# [Job item]
From the first line to the last, give the material again exactly, without the images.

# [Dataset content]
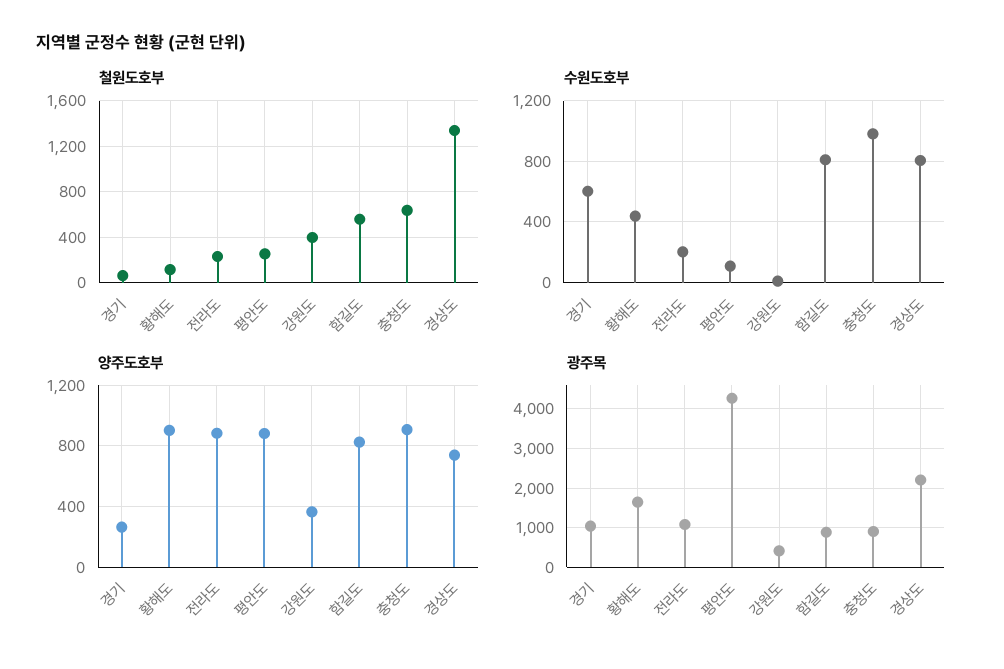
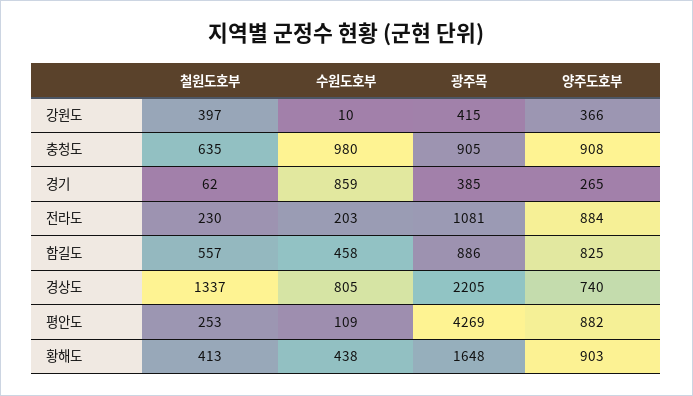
  {
    "철원도호부": {
      "경기": 62,
-     "황해도": 100,
+     "황해도": 413,
      "전라도": 230,
      "평안도": 253,
      "강원도": 397,
      "함길도": 557,
      "충청도": 635,
      "경상도": 1337
    },
    "수원도호부": {
-     "경기": 600,
+     "경기": 859,
      "황해도": 438,
      "전라도": 203,
      "평안도": 109,
      "강원도": 10,
-     "함길도": 800,
+     "함길도": 458,
      "충청도": 980,
      "경상도": 805
    },
    "양주도호부": {
      "경기": 265,
      "황해도": 903,
      "전라도": 884,
      "평안도": 882,
      "강원도": 366,
      "함길도": 825,
      "충청도": 908,
      "경상도": 740
    },
    "광주목": {
-     "경기": 1000,
+     "경기": 385,
      "황해도": 1648,
      "전라도": 1081,
      "평안도": 4269,
      "강원도": 415,
      "함길도": 886,
      "충청도": 905,
      "경상도": 2205
    }
  }

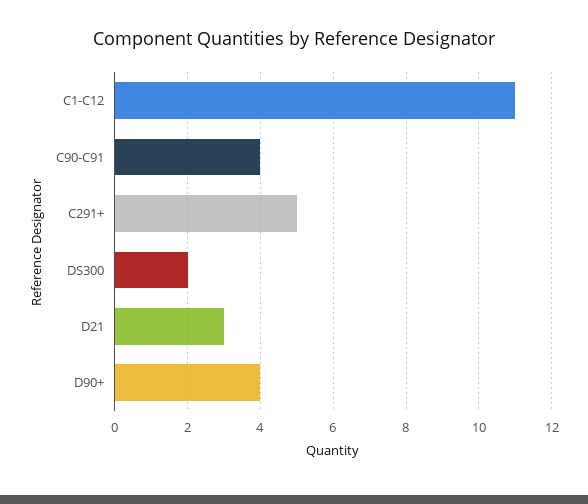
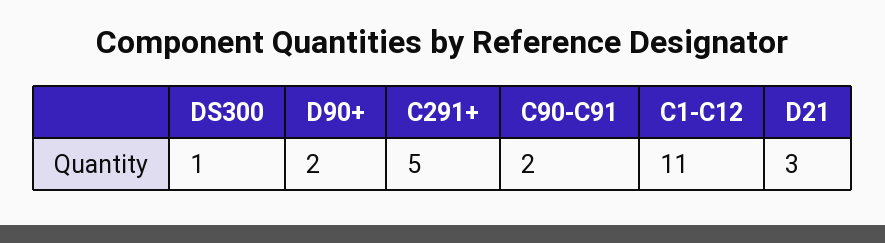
  {
    "C1-C12": 11,
-   "C90-C91": 4,
+   "C90-C91": 2,
    "C291+": 5,
-   "DS300": 2,
+   "DS300": 1,
    "D21": 3,
-   "D90+": 4
+   "D90+": 2
  }

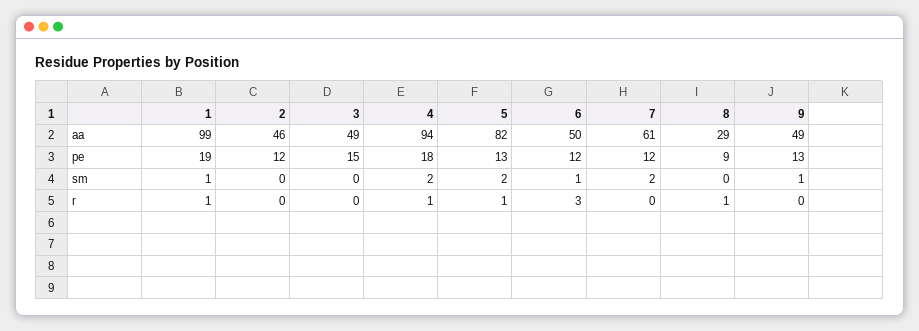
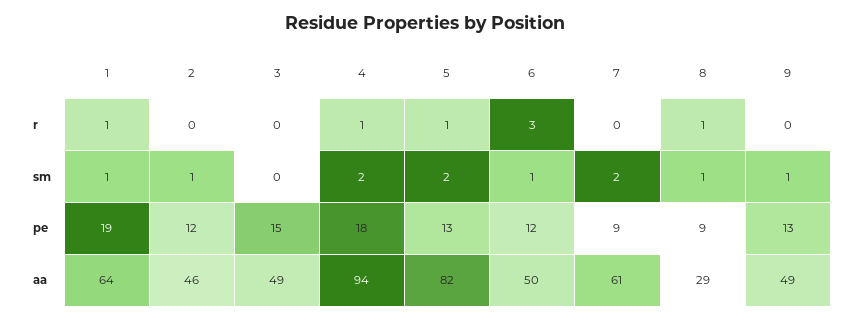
  {
    "1": {
-     "aa": 99,
+     "aa": 64,
      "pe": 19,
      "sm": 1,
      "r": 1
    },
    "2": {
      "aa": 46,
      "pe": 12,
-     "sm": 0,
+     "sm": 1,
      "r": 0
    },
    "3": {
      "aa": 49,
      "pe": 15,
      "sm": 0,
      "r": 0
    },
    "4": {
      "aa": 94,
      "pe": 18,
      "sm": 2,
      "r": 1
    },
    "5": {
      "aa": 82,
      "pe": 13,
      "sm": 2,
      "r": 1
    },
    "6": {
      "aa": 50,
      "pe": 12,
      "sm": 1,
      "r": 3
    },
    "7": {
      "aa": 61,
-     "pe": 12,
+     "pe": 9,
      "sm": 2,
      "r": 0
    },
    "8": {
      "aa": 29,
      "pe": 9,
-     "sm": 0,
+     "sm": 1,
      "r": 1
    },
    "9": {
      "aa": 49,
      "pe": 13,
      "sm": 1,
      "r": 0
    }
  }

# [Output for this exercise]
  {
    "철원도호부": {
      "경기": 62,
-     "황해도": 100,
+     "황해도": 413,
      "전라도": 230,
      "평안도": 253,
      "강원도": 397,
      "함길도": 557,
      "충청도": 635,
      "경상도": 1337
    },
    "수원도호부": {
-     "경기": 600,
+     "경기": 859,
      "황해도": 438,
      "전라도": 203,
      "평안도": 109,
      "강원도": 10,
-     "함길도": 800,
+     "함길도": 458,
      "충청도": 980,
      "경상도": 805
    },
    "양주도호부": {
      "경기": 265,
      "황해도": 903,
      "전라도": 884,
      "평안도": 882,
      "강원도": 366,
      "함길도": 825,
      "충청도": 908,
      "경상도": 740
    },
    "광주목": {
-     "경기": 1000,
+     "경기": 385,
      "황해도": 1648,
      "전라도": 1081,
      "평안도": 4269,
      "강원도": 415,
      "함길도": 886,
      "충청도": 905,
      "경상도": 2205
    }
  }

  {
    "C1-C12": 11,
-   "C90-C91": 4,
+   "C90-C91": 2,
    "C291+": 5,
-   "DS300": 2,
+   "DS300": 1,
    "D21": 3,
-   "D90+": 4
+   "D90+": 2
  }

  {
    "1": {
-     "aa": 99,
+     "aa": 64,
      "pe": 19,
      "sm": 1,
      "r": 1
    },
    "2": {
      "aa": 46,
      "pe": 12,
-     "sm": 0,
+     "sm": 1,
      "r": 0
    },
    "3": {
      "aa": 49,
      "pe": 15,
      "sm": 0,
      "r": 0
    },
    "4": {
      "aa": 94,
      "pe": 18,
      "sm": 2,
      "r": 1
    },
    "5": {
      "aa": 82,
      "pe": 13,
      "sm": 2,
      "r": 1
    },
    "6": {
      "aa": 50,
      "pe": 12,
      "sm": 1,
      "r": 3
    },
    "7": {
      "aa": 61,
-     "pe": 12,
+     "pe": 9,
      "sm": 2,
      "r": 0
    },
    "8": {
      "aa": 29,
      "pe": 9,
-     "sm": 0,
+     "sm": 1,
      "r": 1
    },
    "9": {
      "aa": 49,
      "pe": 13,
      "sm": 1,
      "r": 0
    }
  }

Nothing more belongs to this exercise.